GOAL OF THE EXERCISE
Which lines below contain the word "value" in exactly that capitalization? Collect each of those lines and copy it out.

DATASET
....

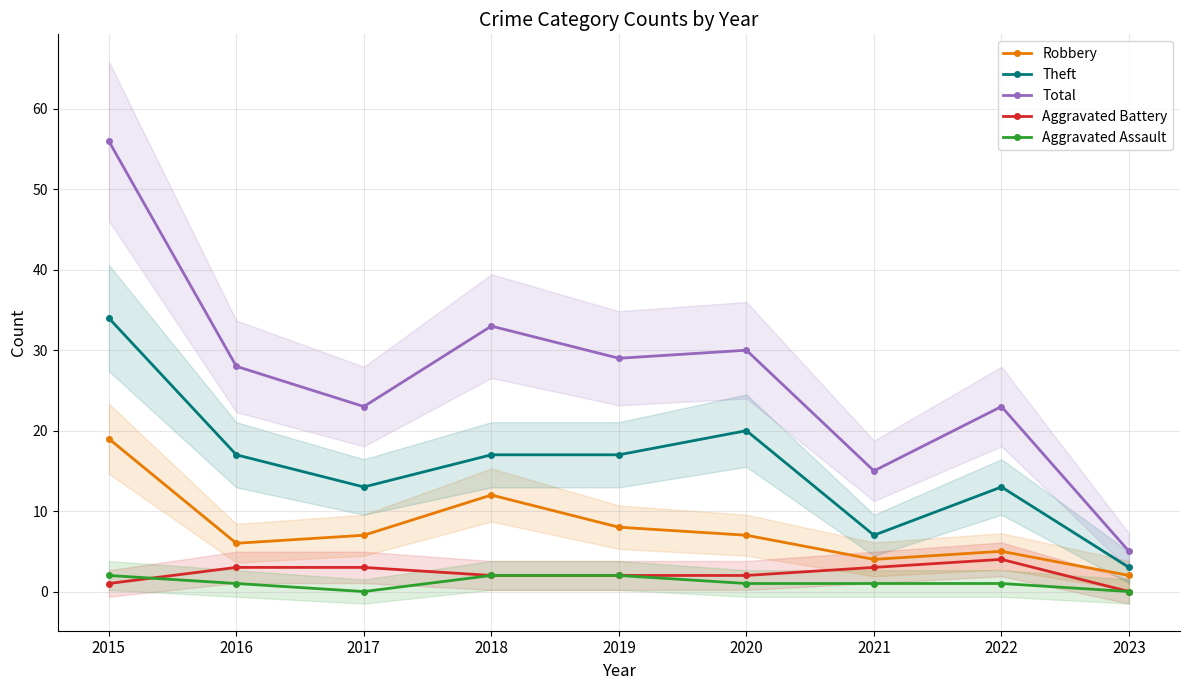

Rank the categories by Aggravated Assault value from highest to lowest.

2015, 2018, 2019, 2016, 2020, 2021, 2022, 2017, 2023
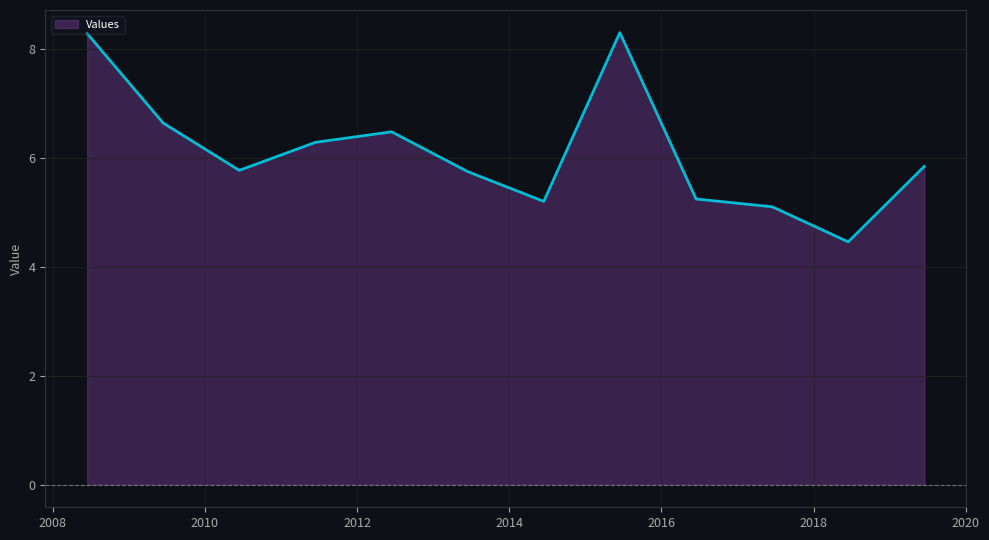

Where is the first local maximum?

2012-06-15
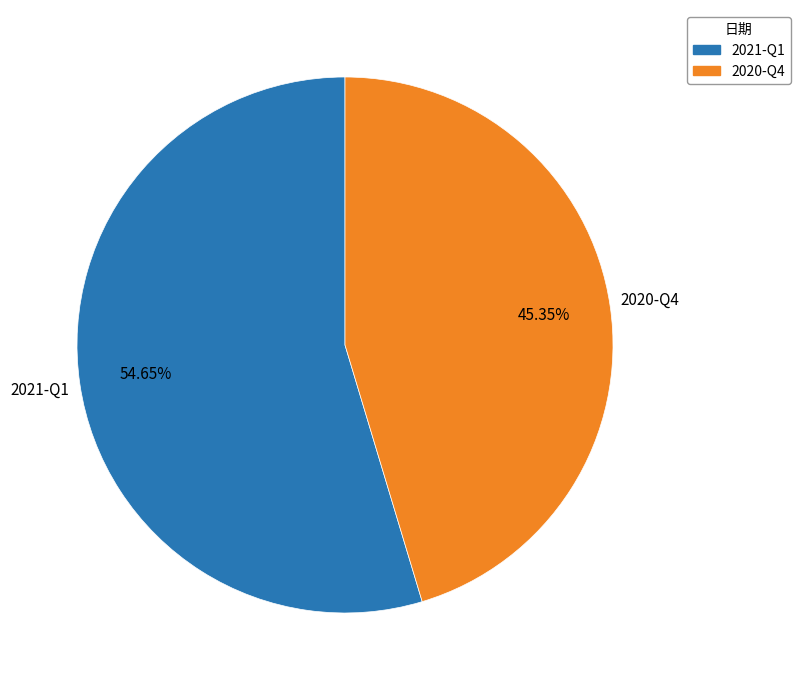

To the nearest percent, what is the average slice percentage?

50%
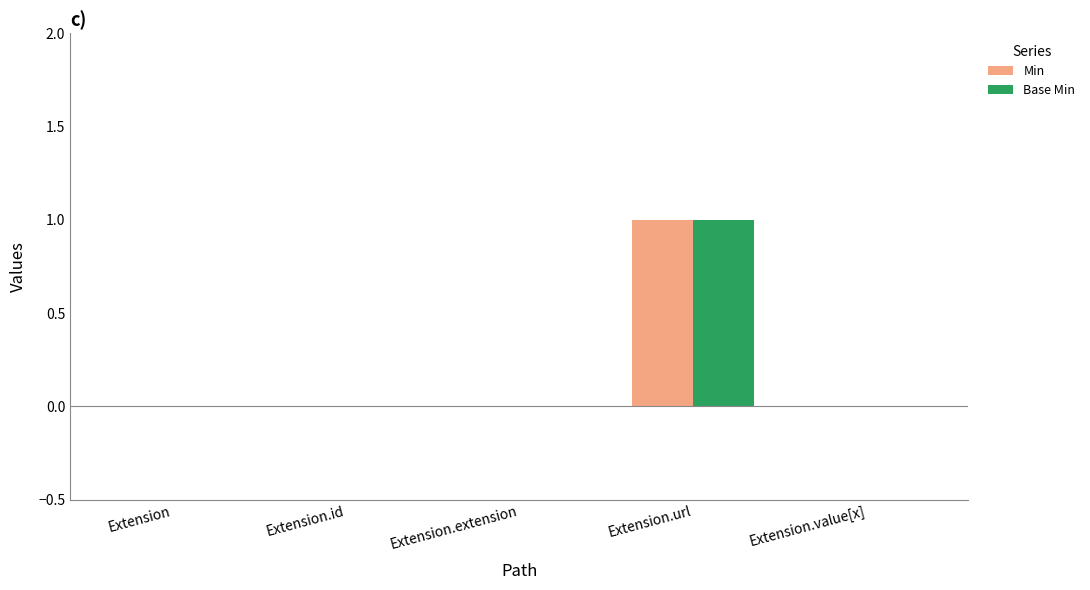

Is the value of Min at Extension.url greater than the value of Base Min at Extension?

Yes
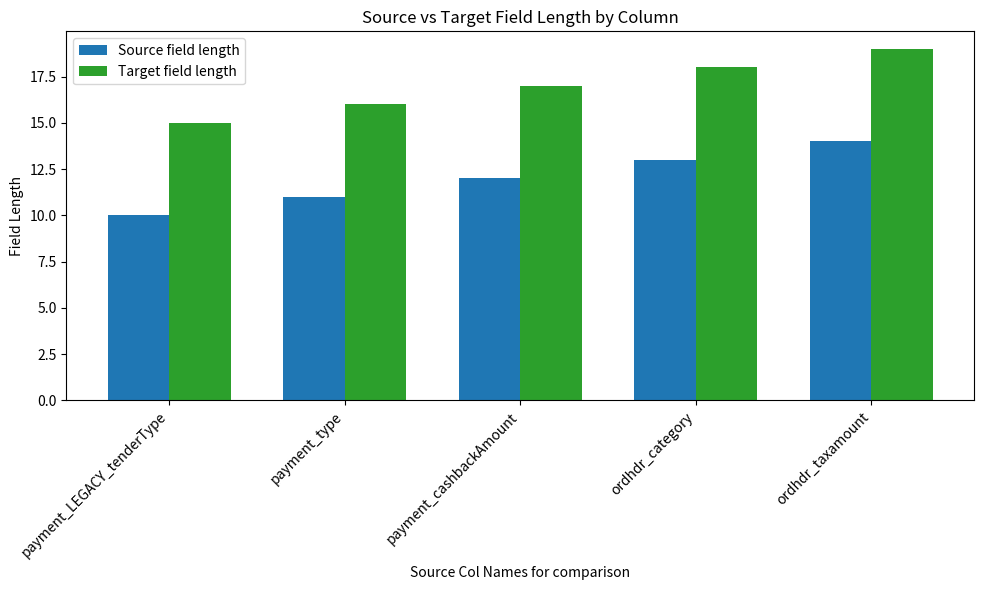

What are all the series names shown in the legend?

Source field length, Target field length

....

ANSWER TO THE PROBLEM
Rank the categories by Aggravated Assault value from highest to lowest.
Is the value of Min at Extension.url greater than the value of Base Min at Extension?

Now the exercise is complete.